Assignment: From the line that contains "391 298 62.7" down to the last line of the data below, restate every line word for word, skipping any images.

Records supplied:
·····

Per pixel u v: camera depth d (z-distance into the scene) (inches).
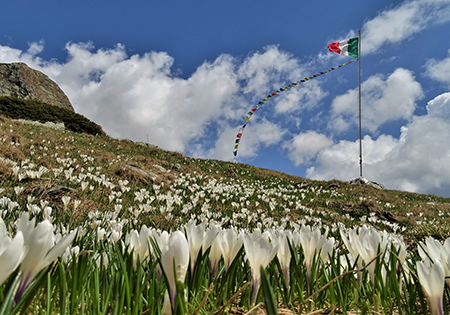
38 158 509.4
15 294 30.3
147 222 222.4
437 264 42.9
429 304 43.9
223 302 51.2
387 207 642.8
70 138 871.1
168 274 37.4
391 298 62.7
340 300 57.9
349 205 559.2
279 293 64.8
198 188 564.1
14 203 153.2
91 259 60.7
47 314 40.9
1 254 25.2
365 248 58.2
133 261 53.3
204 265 48.7
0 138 558.9
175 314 35.9
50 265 34.5
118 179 499.5
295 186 917.8
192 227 48.8
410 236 260.2
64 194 268.2
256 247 47.2
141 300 44.9
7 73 2001.7
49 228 31.5
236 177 1003.3
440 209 737.0
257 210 414.9
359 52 1305.4
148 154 961.5
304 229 61.5
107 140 1059.9
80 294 48.7
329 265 71.3
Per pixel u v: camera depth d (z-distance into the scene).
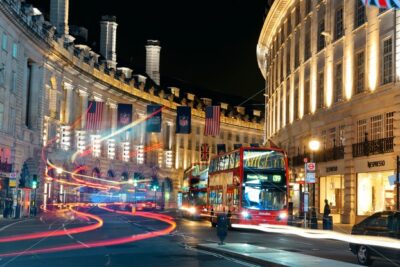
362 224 18.28
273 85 66.38
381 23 35.12
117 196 86.06
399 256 16.41
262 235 32.09
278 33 62.62
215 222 38.75
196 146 111.50
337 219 40.34
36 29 58.28
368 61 36.66
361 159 37.16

·····

Output of the task:
391 298 62.7
340 300 57.9
349 205 559.2
279 293 64.8
198 188 564.1
14 203 153.2
91 259 60.7
47 314 40.9
1 254 25.2
365 248 58.2
133 261 53.3
204 265 48.7
0 138 558.9
175 314 35.9
50 265 34.5
118 179 499.5
295 186 917.8
192 227 48.8
410 236 260.2
64 194 268.2
256 247 47.2
141 300 44.9
7 73 2001.7
49 228 31.5
236 177 1003.3
440 209 737.0
257 210 414.9
359 52 1305.4
148 154 961.5
304 229 61.5
107 140 1059.9
80 294 48.7
329 265 71.3
Per pixel u v: camera depth d (z-distance into the scene).
362 224 18.28
273 85 66.38
381 23 35.12
117 196 86.06
399 256 16.41
262 235 32.09
278 33 62.62
215 222 38.75
196 146 111.50
337 219 40.34
36 29 58.28
368 61 36.66
361 159 37.16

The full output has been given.